Action requise 1:
Reproduisez à l'identique les lignes des enregistrements, depuis la première jusqu'à celle qui contient « 101: (290, 306) », cette dernière comprise.

Section du texte:
"""
Raoul Hedebouw: "Entrer dans une majorité communale est possible pour le PTB"
- Publié le 22-09-2018 à 07h23
- Mis à jour le 22-09-2018 à 09h03
Le PTB jouera gros lors des élections communales et provinciales du 14 octobre. Confirmera-t-il sa bonne tenue dans les sondages ? Le parti a-t-il déposé un nombre de listes suffisant ? Le porte-parole du parti, Raoul Hedebouw, ne ferme pas la porte au pouvoir. Du moins à l’échelon communal.
Vous présentez 16 listes aux communales en Wallonie. C’est en dessous de vos prévisions, non ?
Il y en a une quarantaine en Flandre et 12 à Bruxelles. En Wallonie, nous voulons percer dans les grandes villes. Nous sommes présents à Liège et Charleroi. Notre but est d’organiser une percée à Tournai, Huy, Namur…
On attendait entre 20 et 25 listes. Vous avez eu des soucis ?
"""
Action requise 2:
Traduisez en anglais la phrase suivante de l'entretien : « En Wallonie, nous voulons percer dans les grandes villes. »

Les données:
"""
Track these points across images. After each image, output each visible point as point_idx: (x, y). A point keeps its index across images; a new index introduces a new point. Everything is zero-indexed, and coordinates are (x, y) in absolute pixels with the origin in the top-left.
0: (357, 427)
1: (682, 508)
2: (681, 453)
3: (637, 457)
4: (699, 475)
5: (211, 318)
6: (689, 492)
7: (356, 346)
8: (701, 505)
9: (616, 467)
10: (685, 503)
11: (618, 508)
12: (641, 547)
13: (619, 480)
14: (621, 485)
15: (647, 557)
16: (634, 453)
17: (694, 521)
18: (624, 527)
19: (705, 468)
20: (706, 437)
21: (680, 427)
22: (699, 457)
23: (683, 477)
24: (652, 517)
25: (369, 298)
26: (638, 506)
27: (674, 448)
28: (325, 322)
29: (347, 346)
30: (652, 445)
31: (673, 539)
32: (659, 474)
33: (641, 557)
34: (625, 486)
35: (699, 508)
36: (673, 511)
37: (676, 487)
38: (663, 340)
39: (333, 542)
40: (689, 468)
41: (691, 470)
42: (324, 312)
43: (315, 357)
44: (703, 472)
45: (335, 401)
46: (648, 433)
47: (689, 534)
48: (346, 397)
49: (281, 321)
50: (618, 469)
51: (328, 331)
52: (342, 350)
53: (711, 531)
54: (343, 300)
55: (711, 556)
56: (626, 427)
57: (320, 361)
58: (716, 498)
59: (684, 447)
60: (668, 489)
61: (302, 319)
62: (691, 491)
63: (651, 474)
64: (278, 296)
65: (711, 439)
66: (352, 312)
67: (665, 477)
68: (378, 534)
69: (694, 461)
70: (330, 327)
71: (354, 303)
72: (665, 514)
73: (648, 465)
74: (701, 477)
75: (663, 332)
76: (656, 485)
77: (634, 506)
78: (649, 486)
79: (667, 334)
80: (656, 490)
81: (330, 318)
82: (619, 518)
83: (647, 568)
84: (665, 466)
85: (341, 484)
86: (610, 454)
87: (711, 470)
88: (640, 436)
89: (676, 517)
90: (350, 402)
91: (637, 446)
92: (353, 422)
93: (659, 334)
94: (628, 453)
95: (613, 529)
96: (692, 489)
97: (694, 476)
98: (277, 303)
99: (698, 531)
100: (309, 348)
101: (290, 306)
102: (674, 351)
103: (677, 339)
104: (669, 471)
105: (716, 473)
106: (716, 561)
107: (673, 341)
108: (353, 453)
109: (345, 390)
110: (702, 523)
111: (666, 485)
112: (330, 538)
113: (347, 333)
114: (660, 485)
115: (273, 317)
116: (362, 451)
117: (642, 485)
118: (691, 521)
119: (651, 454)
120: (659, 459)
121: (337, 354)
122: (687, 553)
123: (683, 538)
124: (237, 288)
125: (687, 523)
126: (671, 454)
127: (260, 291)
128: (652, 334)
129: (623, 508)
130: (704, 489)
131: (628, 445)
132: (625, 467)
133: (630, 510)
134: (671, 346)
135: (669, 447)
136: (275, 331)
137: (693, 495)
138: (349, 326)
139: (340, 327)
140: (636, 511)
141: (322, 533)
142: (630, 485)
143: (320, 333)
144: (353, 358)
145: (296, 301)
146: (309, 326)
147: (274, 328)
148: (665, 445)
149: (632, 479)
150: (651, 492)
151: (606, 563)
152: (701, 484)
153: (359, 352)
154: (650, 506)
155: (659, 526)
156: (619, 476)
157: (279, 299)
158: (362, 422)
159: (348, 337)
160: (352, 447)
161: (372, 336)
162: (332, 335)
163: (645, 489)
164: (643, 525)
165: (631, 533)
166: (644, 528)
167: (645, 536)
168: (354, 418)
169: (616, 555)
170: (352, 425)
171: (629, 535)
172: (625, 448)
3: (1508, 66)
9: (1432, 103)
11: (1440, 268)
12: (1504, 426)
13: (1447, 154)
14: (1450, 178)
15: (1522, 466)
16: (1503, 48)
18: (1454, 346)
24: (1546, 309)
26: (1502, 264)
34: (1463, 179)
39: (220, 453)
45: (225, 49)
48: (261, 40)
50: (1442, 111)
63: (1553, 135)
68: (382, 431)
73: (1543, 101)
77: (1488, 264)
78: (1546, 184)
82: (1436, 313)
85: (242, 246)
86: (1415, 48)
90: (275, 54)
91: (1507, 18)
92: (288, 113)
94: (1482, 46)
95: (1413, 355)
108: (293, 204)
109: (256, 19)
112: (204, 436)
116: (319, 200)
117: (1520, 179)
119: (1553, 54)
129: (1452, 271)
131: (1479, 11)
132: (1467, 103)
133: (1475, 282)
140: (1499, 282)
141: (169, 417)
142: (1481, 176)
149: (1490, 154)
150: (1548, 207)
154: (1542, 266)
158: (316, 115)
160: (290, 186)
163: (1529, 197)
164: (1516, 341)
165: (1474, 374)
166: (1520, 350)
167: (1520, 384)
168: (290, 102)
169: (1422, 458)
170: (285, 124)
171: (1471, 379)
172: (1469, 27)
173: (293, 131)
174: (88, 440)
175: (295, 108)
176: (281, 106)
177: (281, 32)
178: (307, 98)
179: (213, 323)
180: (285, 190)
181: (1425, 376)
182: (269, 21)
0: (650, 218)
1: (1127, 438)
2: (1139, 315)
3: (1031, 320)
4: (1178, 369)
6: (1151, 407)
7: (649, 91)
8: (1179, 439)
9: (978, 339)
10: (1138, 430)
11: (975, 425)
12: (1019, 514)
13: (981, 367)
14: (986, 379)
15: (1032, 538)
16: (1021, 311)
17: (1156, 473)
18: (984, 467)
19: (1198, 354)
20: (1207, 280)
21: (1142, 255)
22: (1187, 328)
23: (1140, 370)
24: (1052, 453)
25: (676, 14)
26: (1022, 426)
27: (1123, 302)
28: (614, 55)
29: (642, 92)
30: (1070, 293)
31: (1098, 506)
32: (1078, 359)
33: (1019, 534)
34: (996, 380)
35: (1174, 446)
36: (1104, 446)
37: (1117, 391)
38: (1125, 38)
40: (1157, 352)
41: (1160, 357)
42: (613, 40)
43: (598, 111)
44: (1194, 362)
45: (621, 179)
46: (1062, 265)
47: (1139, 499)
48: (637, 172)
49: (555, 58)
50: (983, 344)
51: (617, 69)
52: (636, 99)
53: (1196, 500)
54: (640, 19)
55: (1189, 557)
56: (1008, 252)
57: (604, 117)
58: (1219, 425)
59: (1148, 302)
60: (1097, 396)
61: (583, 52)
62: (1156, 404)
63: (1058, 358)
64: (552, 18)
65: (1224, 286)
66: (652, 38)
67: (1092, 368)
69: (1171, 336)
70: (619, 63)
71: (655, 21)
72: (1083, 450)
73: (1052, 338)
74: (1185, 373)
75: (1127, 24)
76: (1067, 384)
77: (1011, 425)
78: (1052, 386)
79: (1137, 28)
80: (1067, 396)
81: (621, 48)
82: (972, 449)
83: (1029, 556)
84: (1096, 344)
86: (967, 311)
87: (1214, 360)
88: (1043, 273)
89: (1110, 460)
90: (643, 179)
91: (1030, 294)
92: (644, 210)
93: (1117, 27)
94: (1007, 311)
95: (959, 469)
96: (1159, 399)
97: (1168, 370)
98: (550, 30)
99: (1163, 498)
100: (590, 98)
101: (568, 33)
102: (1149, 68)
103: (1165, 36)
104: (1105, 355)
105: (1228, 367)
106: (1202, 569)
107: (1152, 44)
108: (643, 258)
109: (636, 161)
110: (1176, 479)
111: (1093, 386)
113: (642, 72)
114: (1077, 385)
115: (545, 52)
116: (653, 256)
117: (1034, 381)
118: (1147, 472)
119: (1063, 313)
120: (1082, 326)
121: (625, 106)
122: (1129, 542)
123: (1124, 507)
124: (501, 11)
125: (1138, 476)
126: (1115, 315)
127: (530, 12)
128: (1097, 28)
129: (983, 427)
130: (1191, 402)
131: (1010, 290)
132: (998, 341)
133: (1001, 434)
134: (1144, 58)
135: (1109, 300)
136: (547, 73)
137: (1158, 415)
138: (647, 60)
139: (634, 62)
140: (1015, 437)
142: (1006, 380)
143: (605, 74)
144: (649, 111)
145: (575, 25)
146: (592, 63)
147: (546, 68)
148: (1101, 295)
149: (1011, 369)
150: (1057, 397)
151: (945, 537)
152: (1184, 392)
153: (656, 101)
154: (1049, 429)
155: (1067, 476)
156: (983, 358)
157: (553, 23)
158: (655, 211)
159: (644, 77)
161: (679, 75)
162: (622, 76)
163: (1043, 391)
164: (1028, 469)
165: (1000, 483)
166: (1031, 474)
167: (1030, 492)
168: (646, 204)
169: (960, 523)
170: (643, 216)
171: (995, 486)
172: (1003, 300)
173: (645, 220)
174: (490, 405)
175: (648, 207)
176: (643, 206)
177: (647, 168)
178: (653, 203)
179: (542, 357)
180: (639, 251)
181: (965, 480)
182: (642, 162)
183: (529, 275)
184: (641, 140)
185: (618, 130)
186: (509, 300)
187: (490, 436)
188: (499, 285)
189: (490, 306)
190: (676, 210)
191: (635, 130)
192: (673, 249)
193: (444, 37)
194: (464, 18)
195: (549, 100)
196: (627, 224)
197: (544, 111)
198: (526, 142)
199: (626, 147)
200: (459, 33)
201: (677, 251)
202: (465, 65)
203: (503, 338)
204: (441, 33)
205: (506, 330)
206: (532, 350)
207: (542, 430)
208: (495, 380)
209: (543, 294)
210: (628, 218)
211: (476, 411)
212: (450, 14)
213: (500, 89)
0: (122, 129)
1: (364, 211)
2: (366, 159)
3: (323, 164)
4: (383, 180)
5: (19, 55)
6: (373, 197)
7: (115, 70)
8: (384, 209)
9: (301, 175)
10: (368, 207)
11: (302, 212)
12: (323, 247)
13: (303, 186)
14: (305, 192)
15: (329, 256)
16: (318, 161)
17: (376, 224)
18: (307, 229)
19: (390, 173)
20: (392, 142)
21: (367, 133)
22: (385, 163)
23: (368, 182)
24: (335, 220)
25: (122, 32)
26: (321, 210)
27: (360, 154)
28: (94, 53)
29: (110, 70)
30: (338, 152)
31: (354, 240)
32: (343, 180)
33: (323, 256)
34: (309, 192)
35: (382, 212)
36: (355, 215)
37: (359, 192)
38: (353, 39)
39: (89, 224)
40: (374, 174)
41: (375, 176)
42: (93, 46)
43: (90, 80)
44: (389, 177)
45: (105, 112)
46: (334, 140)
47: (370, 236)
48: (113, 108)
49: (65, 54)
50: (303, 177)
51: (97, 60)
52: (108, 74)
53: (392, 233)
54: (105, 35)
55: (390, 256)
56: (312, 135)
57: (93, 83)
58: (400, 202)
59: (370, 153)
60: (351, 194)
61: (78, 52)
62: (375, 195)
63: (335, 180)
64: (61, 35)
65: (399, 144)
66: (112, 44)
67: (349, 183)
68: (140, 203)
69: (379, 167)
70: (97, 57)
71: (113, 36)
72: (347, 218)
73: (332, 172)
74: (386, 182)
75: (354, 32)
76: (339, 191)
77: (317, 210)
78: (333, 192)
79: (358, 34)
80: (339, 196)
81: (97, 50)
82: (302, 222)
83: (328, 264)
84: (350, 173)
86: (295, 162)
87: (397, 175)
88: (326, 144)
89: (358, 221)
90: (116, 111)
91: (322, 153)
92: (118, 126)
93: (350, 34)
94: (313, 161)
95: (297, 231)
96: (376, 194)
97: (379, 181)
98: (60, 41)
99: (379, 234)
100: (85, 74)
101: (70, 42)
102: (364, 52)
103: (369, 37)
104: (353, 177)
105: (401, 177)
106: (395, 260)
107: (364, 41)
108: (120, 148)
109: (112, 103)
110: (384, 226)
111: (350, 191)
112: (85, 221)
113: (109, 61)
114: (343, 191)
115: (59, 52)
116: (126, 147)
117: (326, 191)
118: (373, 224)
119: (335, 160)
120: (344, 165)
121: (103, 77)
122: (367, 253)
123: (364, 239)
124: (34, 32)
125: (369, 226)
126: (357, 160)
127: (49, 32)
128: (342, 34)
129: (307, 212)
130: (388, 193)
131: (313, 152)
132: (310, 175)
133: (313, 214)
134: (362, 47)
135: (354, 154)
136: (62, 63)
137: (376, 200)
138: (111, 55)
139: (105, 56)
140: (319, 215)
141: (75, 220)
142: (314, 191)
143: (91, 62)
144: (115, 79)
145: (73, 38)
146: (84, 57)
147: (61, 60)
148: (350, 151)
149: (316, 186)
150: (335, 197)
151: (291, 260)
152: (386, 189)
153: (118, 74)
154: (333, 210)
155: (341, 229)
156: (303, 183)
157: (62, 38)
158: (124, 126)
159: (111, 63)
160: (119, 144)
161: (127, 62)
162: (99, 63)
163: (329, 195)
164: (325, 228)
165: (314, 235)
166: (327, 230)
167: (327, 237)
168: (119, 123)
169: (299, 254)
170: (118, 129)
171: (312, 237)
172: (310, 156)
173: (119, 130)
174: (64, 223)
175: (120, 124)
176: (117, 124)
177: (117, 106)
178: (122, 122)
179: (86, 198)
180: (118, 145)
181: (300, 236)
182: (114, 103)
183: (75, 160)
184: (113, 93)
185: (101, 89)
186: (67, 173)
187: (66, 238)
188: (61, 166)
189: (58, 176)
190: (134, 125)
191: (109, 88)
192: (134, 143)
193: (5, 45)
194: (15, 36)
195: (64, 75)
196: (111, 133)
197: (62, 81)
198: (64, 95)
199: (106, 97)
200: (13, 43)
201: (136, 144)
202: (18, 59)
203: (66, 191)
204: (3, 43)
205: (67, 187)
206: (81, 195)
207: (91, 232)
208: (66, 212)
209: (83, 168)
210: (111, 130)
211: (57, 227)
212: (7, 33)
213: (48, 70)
"""
Réponse rédigée 1:
Track these points across images. After each image, output each visible point as point_idx: (x, y). A point keeps its index across images; a new index introduces a new point. Everything is zero-indexed, and coordinates are (x, y) in absolute pixels with the origin in the top-left.
0: (357, 427)
1: (682, 508)
2: (681, 453)
3: (637, 457)
4: (699, 475)
5: (211, 318)
6: (689, 492)
7: (356, 346)
8: (701, 505)
9: (616, 467)
10: (685, 503)
11: (618, 508)
12: (641, 547)
13: (619, 480)
14: (621, 485)
15: (647, 557)
16: (634, 453)
17: (694, 521)
18: (624, 527)
19: (705, 468)
20: (706, 437)
21: (680, 427)
22: (699, 457)
23: (683, 477)
24: (652, 517)
25: (369, 298)
26: (638, 506)
27: (674, 448)
28: (325, 322)
29: (347, 346)
30: (652, 445)
31: (673, 539)
32: (659, 474)
33: (641, 557)
34: (625, 486)
35: (699, 508)
36: (673, 511)
37: (676, 487)
38: (663, 340)
39: (333, 542)
40: (689, 468)
41: (691, 470)
42: (324, 312)
43: (315, 357)
44: (703, 472)
45: (335, 401)
46: (648, 433)
47: (689, 534)
48: (346, 397)
49: (281, 321)
50: (618, 469)
51: (328, 331)
52: (342, 350)
53: (711, 531)
54: (343, 300)
55: (711, 556)
56: (626, 427)
57: (320, 361)
58: (716, 498)
59: (684, 447)
60: (668, 489)
61: (302, 319)
62: (691, 491)
63: (651, 474)
64: (278, 296)
65: (711, 439)
66: (352, 312)
67: (665, 477)
68: (378, 534)
69: (694, 461)
70: (330, 327)
71: (354, 303)
72: (665, 514)
73: (648, 465)
74: (701, 477)
75: (663, 332)
76: (656, 485)
77: (634, 506)
78: (649, 486)
79: (667, 334)
80: (656, 490)
81: (330, 318)
82: (619, 518)
83: (647, 568)
84: (665, 466)
85: (341, 484)
86: (610, 454)
87: (711, 470)
88: (640, 436)
89: (676, 517)
90: (350, 402)
91: (637, 446)
92: (353, 422)
93: (659, 334)
94: (628, 453)
95: (613, 529)
96: (692, 489)
97: (694, 476)
98: (277, 303)
99: (698, 531)
100: (309, 348)
101: (290, 306)

Réponse rédigée 2:
In Wallonia, we want to break through in the big cities.